Stored items:
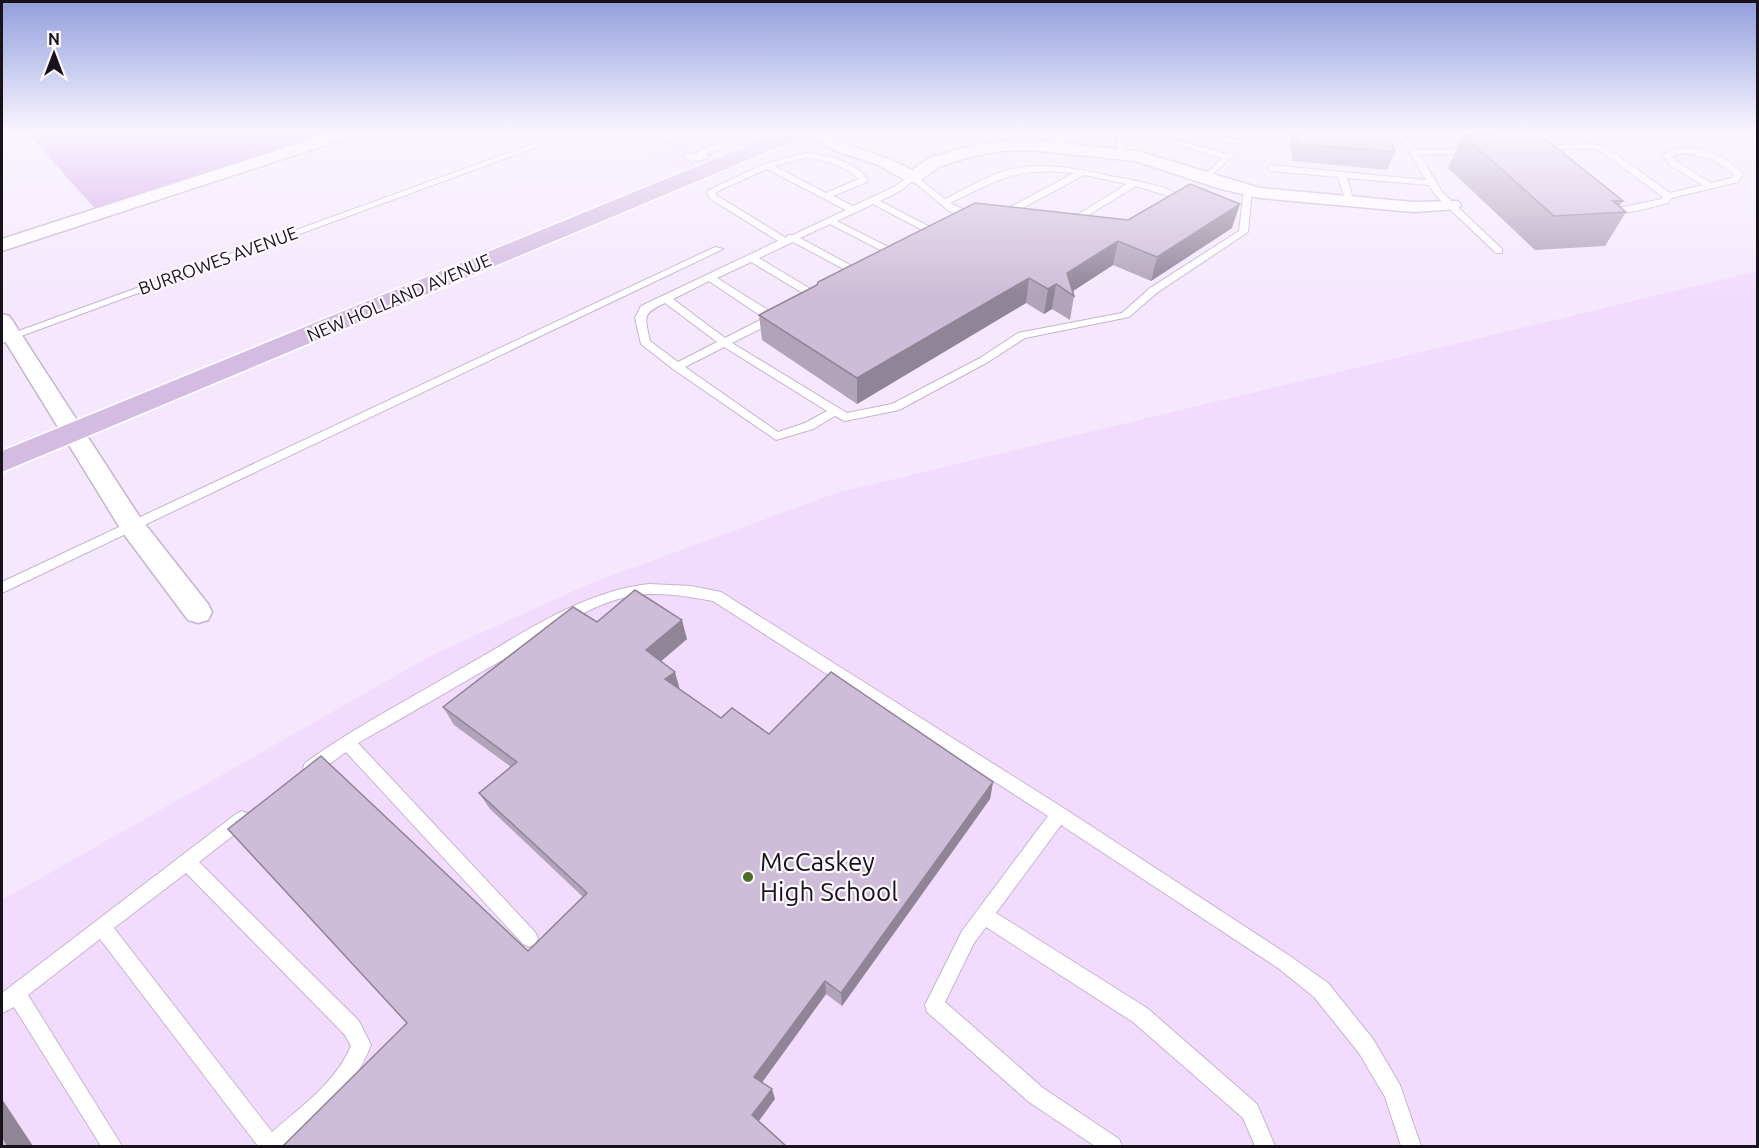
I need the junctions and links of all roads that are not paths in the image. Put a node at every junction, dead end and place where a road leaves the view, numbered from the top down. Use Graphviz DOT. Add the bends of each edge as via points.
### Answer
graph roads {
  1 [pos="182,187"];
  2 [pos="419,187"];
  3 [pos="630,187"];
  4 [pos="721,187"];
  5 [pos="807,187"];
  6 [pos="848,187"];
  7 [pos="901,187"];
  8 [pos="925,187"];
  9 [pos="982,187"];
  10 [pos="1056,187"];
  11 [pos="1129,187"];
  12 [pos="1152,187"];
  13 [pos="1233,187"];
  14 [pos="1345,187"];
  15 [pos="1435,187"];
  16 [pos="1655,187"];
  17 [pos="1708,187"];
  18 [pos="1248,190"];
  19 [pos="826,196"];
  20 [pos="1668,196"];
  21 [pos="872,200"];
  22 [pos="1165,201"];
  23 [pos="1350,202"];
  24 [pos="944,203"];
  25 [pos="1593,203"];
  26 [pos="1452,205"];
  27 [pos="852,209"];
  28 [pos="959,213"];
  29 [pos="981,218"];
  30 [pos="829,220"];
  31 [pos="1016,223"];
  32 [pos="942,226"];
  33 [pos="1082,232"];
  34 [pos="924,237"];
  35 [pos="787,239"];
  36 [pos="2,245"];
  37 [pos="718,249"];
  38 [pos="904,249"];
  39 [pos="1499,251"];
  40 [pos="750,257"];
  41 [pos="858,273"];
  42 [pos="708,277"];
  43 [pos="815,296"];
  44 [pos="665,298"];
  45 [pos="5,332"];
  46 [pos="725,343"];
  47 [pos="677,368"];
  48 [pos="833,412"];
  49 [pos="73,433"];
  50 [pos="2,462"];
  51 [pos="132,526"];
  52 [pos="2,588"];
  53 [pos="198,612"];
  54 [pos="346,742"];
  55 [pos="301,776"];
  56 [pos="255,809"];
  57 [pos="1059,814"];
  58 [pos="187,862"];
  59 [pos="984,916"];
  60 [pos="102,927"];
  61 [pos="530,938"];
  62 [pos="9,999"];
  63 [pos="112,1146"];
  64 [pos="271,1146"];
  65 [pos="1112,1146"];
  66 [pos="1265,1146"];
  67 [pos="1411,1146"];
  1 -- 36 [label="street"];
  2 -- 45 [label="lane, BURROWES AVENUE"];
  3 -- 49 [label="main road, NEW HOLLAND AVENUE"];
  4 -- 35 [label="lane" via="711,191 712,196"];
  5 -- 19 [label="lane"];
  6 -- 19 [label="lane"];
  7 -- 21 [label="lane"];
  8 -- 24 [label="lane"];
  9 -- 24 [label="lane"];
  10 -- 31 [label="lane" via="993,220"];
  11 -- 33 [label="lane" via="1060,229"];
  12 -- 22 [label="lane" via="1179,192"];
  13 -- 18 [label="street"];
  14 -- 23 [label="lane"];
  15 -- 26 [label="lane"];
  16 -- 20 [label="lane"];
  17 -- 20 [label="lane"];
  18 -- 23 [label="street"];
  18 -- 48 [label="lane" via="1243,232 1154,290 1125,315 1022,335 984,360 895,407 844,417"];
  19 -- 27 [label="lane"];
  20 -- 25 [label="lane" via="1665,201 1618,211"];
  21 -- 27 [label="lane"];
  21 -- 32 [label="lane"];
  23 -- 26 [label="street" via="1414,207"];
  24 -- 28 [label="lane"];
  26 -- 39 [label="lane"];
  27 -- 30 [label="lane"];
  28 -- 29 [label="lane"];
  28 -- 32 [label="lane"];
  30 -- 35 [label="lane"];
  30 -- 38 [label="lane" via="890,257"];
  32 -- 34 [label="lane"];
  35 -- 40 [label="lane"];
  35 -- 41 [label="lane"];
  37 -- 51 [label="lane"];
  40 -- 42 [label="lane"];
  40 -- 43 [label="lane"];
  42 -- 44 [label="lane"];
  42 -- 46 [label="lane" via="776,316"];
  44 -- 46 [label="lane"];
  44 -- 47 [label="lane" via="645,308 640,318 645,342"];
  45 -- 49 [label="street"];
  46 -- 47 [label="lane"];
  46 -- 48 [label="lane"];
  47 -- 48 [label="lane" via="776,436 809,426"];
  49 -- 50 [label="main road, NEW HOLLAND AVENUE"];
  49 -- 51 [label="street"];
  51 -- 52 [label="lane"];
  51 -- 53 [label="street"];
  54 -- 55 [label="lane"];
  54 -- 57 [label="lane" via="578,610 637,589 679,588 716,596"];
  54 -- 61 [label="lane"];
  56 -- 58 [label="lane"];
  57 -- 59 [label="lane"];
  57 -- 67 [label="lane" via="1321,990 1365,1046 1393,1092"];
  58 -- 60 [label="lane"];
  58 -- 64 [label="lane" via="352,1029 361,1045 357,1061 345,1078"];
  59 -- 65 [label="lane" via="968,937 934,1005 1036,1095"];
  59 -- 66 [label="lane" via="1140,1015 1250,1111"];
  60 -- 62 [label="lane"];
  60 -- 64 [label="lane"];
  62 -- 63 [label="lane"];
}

__WORK TO BE COMPLETED__
Within the entries, find each line holding the string "HOLLAND". Reply with how many there are, as a number alone.

__PROBLEM SOLUTION__
2